JOB: Pull every line with "user" from the data.

[Records from a dataset]

::::::::::

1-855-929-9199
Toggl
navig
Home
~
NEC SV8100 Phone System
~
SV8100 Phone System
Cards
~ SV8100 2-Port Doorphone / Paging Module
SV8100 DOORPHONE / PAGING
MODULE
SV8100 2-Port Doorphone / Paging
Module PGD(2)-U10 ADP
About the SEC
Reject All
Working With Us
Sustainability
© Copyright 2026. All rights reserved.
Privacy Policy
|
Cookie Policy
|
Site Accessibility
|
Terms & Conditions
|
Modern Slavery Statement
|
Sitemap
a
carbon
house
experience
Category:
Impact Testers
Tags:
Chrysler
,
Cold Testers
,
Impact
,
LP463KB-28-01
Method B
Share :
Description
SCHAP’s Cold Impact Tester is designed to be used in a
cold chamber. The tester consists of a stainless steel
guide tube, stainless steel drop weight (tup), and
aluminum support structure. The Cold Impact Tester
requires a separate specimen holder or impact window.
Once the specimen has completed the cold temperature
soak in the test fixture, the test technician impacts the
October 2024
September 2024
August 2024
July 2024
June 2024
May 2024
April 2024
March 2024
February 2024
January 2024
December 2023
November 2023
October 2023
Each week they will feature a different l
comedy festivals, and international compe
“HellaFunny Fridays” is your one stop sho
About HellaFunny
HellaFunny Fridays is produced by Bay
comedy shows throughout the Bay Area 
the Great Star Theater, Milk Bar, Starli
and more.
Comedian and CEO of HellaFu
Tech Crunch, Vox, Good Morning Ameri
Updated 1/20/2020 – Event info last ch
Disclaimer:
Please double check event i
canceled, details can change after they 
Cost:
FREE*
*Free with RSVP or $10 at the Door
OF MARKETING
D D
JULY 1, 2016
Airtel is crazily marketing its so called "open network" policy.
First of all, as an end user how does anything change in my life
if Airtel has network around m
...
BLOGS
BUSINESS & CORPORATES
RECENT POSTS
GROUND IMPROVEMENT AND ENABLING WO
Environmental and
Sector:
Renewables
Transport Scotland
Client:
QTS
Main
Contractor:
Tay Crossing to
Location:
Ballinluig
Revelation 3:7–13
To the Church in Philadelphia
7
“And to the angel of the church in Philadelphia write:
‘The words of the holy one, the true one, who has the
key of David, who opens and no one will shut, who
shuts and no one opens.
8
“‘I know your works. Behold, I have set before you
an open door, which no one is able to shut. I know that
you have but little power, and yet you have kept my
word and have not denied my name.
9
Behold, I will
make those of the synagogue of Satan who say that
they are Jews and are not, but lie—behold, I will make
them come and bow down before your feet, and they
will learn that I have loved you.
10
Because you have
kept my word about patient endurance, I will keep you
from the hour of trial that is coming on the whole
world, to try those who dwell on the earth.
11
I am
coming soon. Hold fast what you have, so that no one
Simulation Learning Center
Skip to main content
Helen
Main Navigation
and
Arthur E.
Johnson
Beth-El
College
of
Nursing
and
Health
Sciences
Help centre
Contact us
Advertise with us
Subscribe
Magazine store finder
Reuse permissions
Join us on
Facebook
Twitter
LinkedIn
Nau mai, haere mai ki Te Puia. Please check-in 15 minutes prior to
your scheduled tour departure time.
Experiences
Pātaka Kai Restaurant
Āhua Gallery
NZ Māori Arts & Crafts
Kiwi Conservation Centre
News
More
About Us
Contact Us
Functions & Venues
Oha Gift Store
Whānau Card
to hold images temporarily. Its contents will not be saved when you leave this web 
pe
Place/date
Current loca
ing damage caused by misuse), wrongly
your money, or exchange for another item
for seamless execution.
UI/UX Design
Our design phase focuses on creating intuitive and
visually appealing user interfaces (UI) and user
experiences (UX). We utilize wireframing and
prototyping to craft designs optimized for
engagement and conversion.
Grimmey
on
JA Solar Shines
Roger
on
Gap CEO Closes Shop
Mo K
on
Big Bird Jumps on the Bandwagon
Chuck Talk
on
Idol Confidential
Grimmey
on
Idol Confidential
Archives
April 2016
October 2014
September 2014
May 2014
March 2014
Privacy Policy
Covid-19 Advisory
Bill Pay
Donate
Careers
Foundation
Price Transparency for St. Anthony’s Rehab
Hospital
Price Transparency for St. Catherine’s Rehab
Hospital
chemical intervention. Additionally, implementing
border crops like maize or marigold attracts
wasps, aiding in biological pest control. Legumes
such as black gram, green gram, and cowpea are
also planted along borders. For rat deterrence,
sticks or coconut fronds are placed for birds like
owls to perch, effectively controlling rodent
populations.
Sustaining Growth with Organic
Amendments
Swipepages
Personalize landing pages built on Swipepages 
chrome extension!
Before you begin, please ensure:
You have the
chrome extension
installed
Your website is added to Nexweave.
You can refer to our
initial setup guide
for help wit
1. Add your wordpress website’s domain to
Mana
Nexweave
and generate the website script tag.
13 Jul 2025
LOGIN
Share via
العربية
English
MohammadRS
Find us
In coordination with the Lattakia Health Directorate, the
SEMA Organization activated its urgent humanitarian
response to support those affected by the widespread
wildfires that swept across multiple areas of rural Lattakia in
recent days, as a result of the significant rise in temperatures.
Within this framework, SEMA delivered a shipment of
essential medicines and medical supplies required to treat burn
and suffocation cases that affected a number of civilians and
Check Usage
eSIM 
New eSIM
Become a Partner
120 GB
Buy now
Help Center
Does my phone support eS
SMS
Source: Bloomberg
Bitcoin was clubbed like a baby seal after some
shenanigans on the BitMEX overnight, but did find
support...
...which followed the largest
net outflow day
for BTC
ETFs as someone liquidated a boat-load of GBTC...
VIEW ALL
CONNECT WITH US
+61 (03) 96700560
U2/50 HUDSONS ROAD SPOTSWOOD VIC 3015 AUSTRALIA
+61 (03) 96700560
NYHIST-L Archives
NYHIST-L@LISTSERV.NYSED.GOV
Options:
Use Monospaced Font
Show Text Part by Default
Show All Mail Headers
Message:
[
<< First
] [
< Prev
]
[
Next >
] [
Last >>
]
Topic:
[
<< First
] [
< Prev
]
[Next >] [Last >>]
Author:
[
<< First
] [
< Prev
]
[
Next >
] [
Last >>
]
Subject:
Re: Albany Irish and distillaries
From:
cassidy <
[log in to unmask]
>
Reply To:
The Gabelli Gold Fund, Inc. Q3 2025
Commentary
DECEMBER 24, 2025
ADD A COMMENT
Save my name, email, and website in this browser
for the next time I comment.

::::::::::

OUTPUT BELOW:
First of all, as an end user how does anything change in my life
visually appealing user interfaces (UI) and user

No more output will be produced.